The first time I went skiing I didn’t use glove liners. In fact I’d never even heard of them before. But my hands was cold. Especially once the moisture had got in my ski gloves. It was cold. Maybe you know that and that’s why you’re here today.
But apart from that any product we’ll recommend will always have hundreds of positive reviews across multiple online retailers. And will tick all the boxes the best glove liners for cold weather.
Before I share the glove liners I use. It’s important to say that for glove liners to work you must keep in mind that they shouldn’t be stretched. And that they should provide a snug fit so that the liner is in contact all over your hand.
The glove liners I use
The Alaska bear natural silk liner gloves have provided me with warmth whilst skiing. They’re made from mulberry silk with moisture wicking fiber. Remember I told you about that, it helps keep the moisture out keeping your hands dry day and night.
They’re light and thin, and fit under all different types of gloves. This was the main reason I decided to get them. According to them they’re perfect for typing, riding, and walking, photographing, running, fishing and to be used as work gloves.

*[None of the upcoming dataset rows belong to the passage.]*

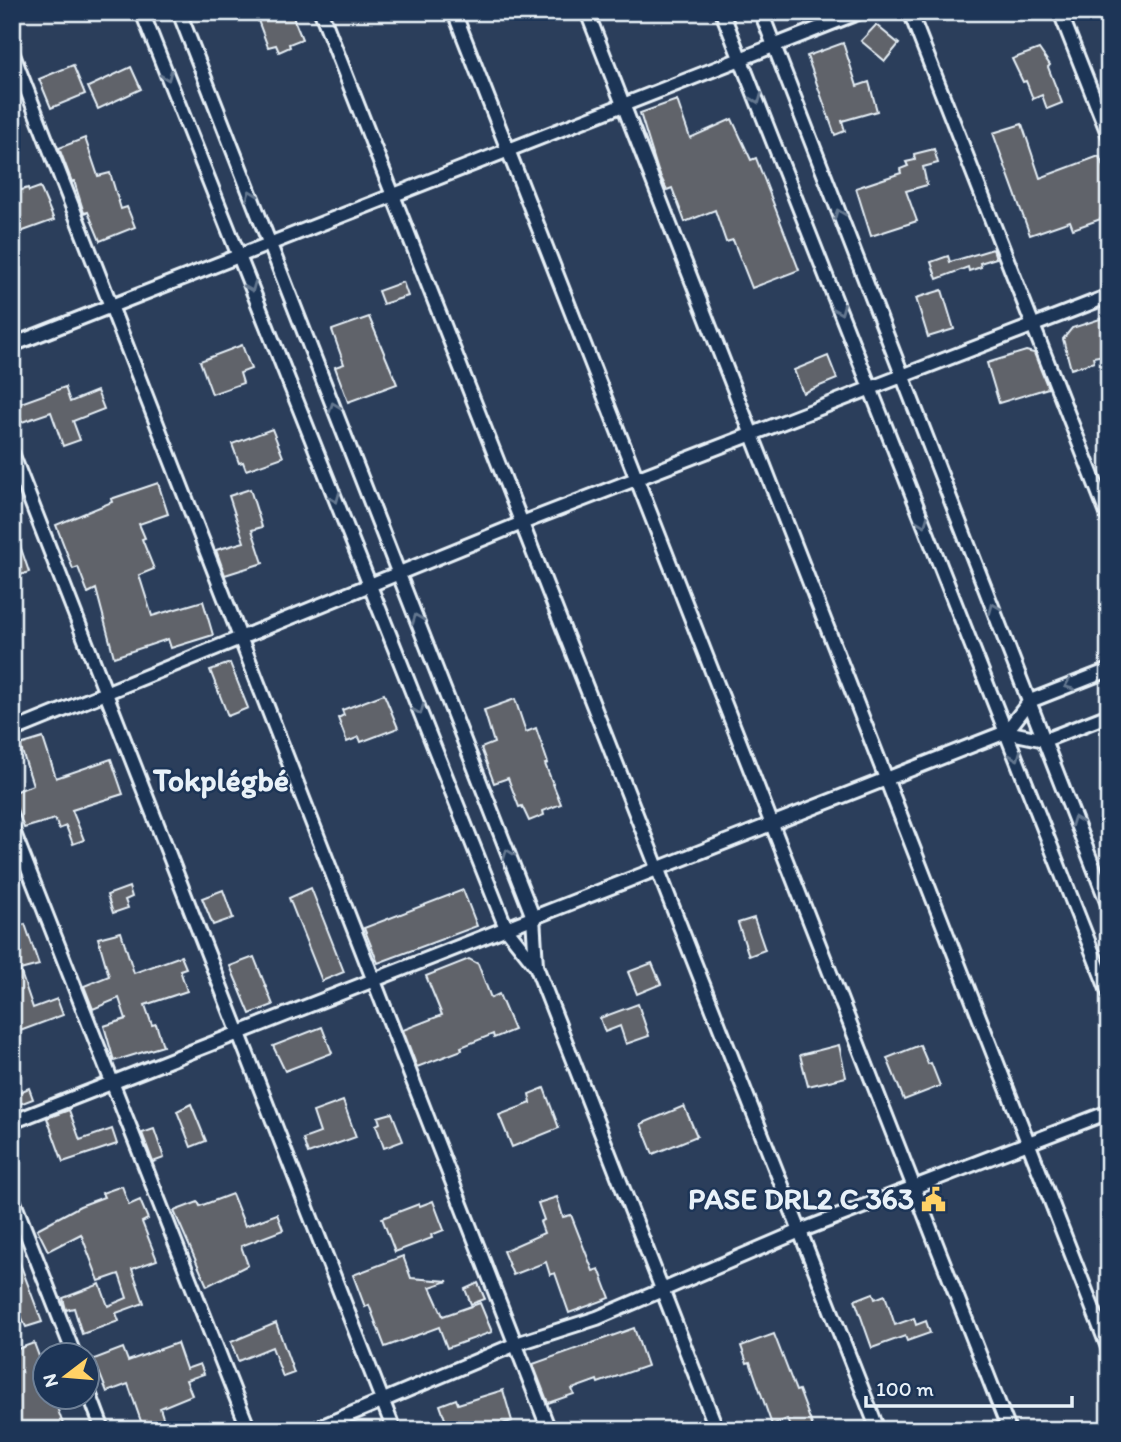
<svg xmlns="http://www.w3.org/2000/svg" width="1121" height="1442" font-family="Itim,sans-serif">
	<rect width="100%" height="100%" fill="#2b3e5b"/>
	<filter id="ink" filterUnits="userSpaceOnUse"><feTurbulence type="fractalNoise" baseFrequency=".0143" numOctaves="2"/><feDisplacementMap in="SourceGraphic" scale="14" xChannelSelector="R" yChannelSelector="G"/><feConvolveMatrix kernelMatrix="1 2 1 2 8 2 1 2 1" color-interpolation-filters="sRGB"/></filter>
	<g filter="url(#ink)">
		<g fill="#61646b" stroke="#e8f1f8" stroke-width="2">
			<polygon points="264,12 291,12 302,39 289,44 290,47 279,52 276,45 268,47 256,15"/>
			<polygon points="876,25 899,44 885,61 861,41"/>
			<polygon points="843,43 857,86 869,82 877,111 842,121 845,131 835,135 807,56"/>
			<polygon points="1039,49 1050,65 1048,67 1062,103 1047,109 1042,95 1033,99 1026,81 1023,82 1012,59"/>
			<polygon points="73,65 85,94 51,108 39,79"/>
			<polygon points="131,67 141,89 98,109 88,87"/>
			<polygon points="677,100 690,138 732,119 751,160 756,158 799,270 752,288 733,240 726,242 715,210 685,222 672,188 667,190 658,171 640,113"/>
			<polygon points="1022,124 1040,178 1099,156 1109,182 1109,216 1073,229 1070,221 1030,235 993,133"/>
			<polygon points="85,138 98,176 110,173 121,209 127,207 135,227 100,241 88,212 84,213 74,181 72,182 59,148"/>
			<polygon points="934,149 938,163 923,167 927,185 906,191 917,221 871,236 856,188 901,173 900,169 908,166 906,162 915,160 914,154"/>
			<polygon points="40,187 54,220 12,235 12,193 28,188 29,191"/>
			<polygon points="993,249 996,258 980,263 981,267 969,271 968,267 937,279 931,262 948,256 950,262"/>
			<polygon points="403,282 408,296 383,304 378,291"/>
			<polygon points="942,290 954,329 928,337 916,298"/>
			<polygon points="369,317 397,384 348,402 335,367 344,364 332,330"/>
			<polygon points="1103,318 1109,337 1109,350 1103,352 1104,355 1093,357 1094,362 1071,369 1063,339 1072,328"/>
			<polygon points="242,345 251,369 240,373 243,383 212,394 200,361"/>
			<polygon points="1026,351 1034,353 1048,388 999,403 987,363"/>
			<polygon points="828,356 837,379 803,393 794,370"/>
			<polygon points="65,387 70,402 97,391 104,409 73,421 80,440 63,446 51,412 22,422 15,405"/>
			<polygon points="272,429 283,457 246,470 243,462 239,463 232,444"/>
			<polygon points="158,483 168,514 139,524 145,538 142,539 154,569 139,575 152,616 203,601 213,635 171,648 168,639 114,657 96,589 88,593 78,567 73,569 56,525 112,502 111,499"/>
			<polygon points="250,489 262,527 252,530 263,563 225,575 216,550 244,542 229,496"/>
			<polygon points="14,528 29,572 12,578 12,529"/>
			<polygon points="230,663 248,708 228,716 210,670"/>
			<polygon points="384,694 398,728 361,742 359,737 347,742 338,718 344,715 342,710"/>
			<polygon points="515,699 526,732 536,728 548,763 545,764 561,804 543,811 544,815 529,821 522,806 519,807 508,778 494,783 481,748 494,743 484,710"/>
			<polygon points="43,738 56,778 111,759 123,794 72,810 84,840 73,844 66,826 59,829 55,819 24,828 15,804 12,805 12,793 33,785 20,745"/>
			<polygon points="129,887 132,897 125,900 128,908 113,913 107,895"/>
			<polygon points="311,888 344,972 322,981 289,898"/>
			<polygon points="223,890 233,918 213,925 202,898"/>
			<polygon points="463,890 477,926 378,963 364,928"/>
			<polygon points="754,918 765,950 749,956 738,923"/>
			<polygon points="25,924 39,965 20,970 33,1008 57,999 63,1015 12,1034 12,928"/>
			<polygon points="121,932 134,973 181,956 186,968 180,970 187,991 145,1005 152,1025 156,1024 163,1046 114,1061 104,1026 126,1019 119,998 93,1009 84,986 109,976 98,938"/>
			<polygon points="254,957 273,1005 250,1014 230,966"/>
			<polygon points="469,959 478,964 491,998 499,994 514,1030 494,1038 493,1034 461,1047 462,1050 417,1067 403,1030 442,1015 426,976"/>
			<polygon points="652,963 661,984 637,994 628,972"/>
			<polygon points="638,1004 649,1036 626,1044 620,1026 605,1032 600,1018"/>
			<polygon points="322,1027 332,1053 285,1071 273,1046"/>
			<polygon points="839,1045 846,1077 808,1086 800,1055"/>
			<polygon points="920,1045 928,1064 931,1063 940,1086 904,1100 887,1058"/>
			<polygon points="29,1088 33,1099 12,1107 12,1095"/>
			<polygon points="544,1088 559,1128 512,1147 499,1115 531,1103 529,1094"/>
			<polygon points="343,1101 356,1137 308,1154 303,1139 320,1133 313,1112"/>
			<polygon points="191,1104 206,1141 191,1147 177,1111"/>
			<polygon points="684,1106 697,1136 653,1154 641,1124"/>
			<polygon points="69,1110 80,1140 112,1129 117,1144 63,1162 47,1118"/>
			<polygon points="392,1113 403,1141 384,1148 376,1125 380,1123 378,1117"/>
			<polygon points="154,1129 164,1158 153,1162 142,1133"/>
			<polygon points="122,1186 129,1205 140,1200 148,1219 142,1222 157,1260 132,1269 144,1303 116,1313 119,1321 82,1334 74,1308 66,1310 63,1298 100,1284 108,1306 127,1298 119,1274 99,1281 81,1234 48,1251 37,1229 80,1206 104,1197 102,1193"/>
			<polygon points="232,1194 245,1226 277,1214 283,1230 241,1246 248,1265 207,1286 174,1211 198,1202 200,1206"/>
			<polygon points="557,1197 563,1217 571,1215 593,1271 599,1269 610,1298 569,1313 555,1273 550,1275 546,1262 513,1275 503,1251 544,1233 540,1222 544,1220 538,1203"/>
			<polygon points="433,1201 444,1230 431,1235 432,1238 395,1252 382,1218 419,1204 420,1206"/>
			<polygon points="13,1245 42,1322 26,1327 12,1296"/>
			<polygon points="403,1256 411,1278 448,1281 430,1287 443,1316 480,1303 492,1332 447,1348 439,1327 385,1347 369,1305 365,1307 353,1275"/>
			<polygon points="478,1283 485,1299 471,1304 465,1289"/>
			<polygon points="873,1293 875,1299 885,1295 895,1325 914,1318 916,1325 926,1321 930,1333 907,1341 905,1336 872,1348 855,1300"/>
			<polygon points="276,1323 294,1373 283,1377 272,1347 238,1361 231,1342"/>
			<polygon points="634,1328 647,1366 598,1383 597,1380 572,1389 574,1394 548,1403 533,1364"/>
			<polygon points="774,1334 796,1391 799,1390 814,1430 791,1430 787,1419 772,1425 750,1362 747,1363 741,1346"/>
			<polygon points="34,1343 46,1375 46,1396 53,1396 65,1430 12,1430 12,1351"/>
			<polygon points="177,1343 186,1369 200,1364 204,1374 186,1380 192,1395 160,1408 167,1430 144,1430 128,1384 107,1392 94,1359 123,1348 128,1361"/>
			<polygon points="503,1390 512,1421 481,1430 470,1430 468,1423 449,1430 440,1405 456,1399 458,1404"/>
		</g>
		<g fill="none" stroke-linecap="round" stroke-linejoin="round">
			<defs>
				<g id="street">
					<polyline points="142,12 506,928 536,966 717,1430"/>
					<polyline points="179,12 533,917 536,965"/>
					<polyline points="321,12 878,1430"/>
					<polyline points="454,12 1009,1430"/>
					<polyline points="587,12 1109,1350"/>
					<polyline points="722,12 1109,994"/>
					<polyline points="761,12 1109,907"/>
					<polyline points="910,12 1109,519"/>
					<polyline points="1060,12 1109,136"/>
					<polyline points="12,52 549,1430"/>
					<polyline points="12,345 860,12"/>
					<polyline points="12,453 394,1430"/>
					<polyline points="12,731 522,523 1109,296"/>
					<polyline points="1006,732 1045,740 1109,715"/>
					<polyline points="12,828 249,1430"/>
					<polyline points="12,1122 1006,732 1030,701 1109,670"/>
					<polyline points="12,1197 74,1354"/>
					<polyline points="88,1390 103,1430"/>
					<polyline points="313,1430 516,1344 597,1318 800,1231 1109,1112"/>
				</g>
			</defs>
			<use href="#street" stroke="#e8f1f8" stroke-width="18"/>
			<use href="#street" stroke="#1d3557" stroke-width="12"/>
		</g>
		<defs><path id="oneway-chevron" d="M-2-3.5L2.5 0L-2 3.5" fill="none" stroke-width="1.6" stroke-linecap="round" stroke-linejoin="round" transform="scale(1.75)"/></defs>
		<g stroke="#64778f">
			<use href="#oneway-chevron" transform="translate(167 76) rotate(68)"/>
			<use href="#oneway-chevron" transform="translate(757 99) rotate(68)"/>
			<use href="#oneway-chevron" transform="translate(251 195) rotate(-111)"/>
			<use href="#oneway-chevron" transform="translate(839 214) rotate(-111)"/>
			<use href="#oneway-chevron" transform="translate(251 287) rotate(68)"/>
			<use href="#oneway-chevron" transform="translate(840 310) rotate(68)"/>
			<use href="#oneway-chevron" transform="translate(334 407) rotate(-111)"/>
			<use href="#oneway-chevron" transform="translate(335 498) rotate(68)"/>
			<use href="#oneway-chevron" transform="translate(923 522) rotate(69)"/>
			<use href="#oneway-chevron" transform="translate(994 608) rotate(-112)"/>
			<use href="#oneway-chevron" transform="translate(417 619) rotate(-111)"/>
			<use href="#oneway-chevron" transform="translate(1069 685) rotate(158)"/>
			<use href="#oneway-chevron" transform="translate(419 710) rotate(68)"/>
			<use href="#oneway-chevron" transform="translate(1016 756) rotate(69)"/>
			<use href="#oneway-chevron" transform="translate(1076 821) rotate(-111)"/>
			<use href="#oneway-chevron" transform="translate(508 854) rotate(-111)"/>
		</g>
	</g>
	<defs>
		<symbol id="civic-bare" viewBox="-9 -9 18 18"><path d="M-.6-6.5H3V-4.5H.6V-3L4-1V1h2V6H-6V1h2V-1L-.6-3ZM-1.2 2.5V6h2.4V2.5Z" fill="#ffd166" stroke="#1d3557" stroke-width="2.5" paint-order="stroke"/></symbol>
	</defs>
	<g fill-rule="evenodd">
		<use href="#civic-bare" x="916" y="1182" width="35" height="35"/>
	</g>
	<g text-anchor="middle" stroke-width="5" stroke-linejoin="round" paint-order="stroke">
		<g font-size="30" font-weight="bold" fill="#e8f1f8" stroke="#1d3557" text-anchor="end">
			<text x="914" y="1209">PASE DRL2 C 363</text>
		</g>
		<g font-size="32" font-weight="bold" fill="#e8f1f8" stroke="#1d3557">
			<text x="221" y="791">Tokplégbé</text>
		</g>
	</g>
	<rect width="1121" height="1442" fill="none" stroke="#1d3557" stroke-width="42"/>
	<rect x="21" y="21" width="1079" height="1400" fill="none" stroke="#e8f1f8" stroke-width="2.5" filter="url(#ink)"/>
	<g transform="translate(66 1376) rotate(254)"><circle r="33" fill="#1d3557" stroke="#6e8097" stroke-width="2"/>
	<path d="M0-5L12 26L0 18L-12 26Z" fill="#ffd166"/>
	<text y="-10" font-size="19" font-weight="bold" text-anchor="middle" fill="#e8f1f8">N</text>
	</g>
	<path d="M866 1396v10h206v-10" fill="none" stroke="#e8f1f8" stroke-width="3.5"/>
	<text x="876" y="1396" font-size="21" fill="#e8f1f8" stroke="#1d3557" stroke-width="5" paint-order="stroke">100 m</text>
</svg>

They also apparently provide relief for skin conditions such as rosacea and eczema. Something to consider if you suffer from one of those.
Alternate Wool Liners
If you’re not a fan of the silk glove liners. Then an alternative which are just as good are the Merino wool glove liners. The warm lining will lock in body heat keeping your hands warm.
The soft texture provides a comfortable fit, whilst they include a windproof overlay which prevents your hands from getting cold from the cold air.
Like the silk liners they are also very versatile and can be used for many different uses from skiing to hiking.
So just a quick update to this post. After talking to an experienced member of staff whilst skiing. They suggested that both silk and merino wool glove liners would be suitable for extreme cold weather.
I just thought I’d include this because although I use glove liners, I wouldn’t call myself an expert. So it’s nice to hear an experienced head on this topic.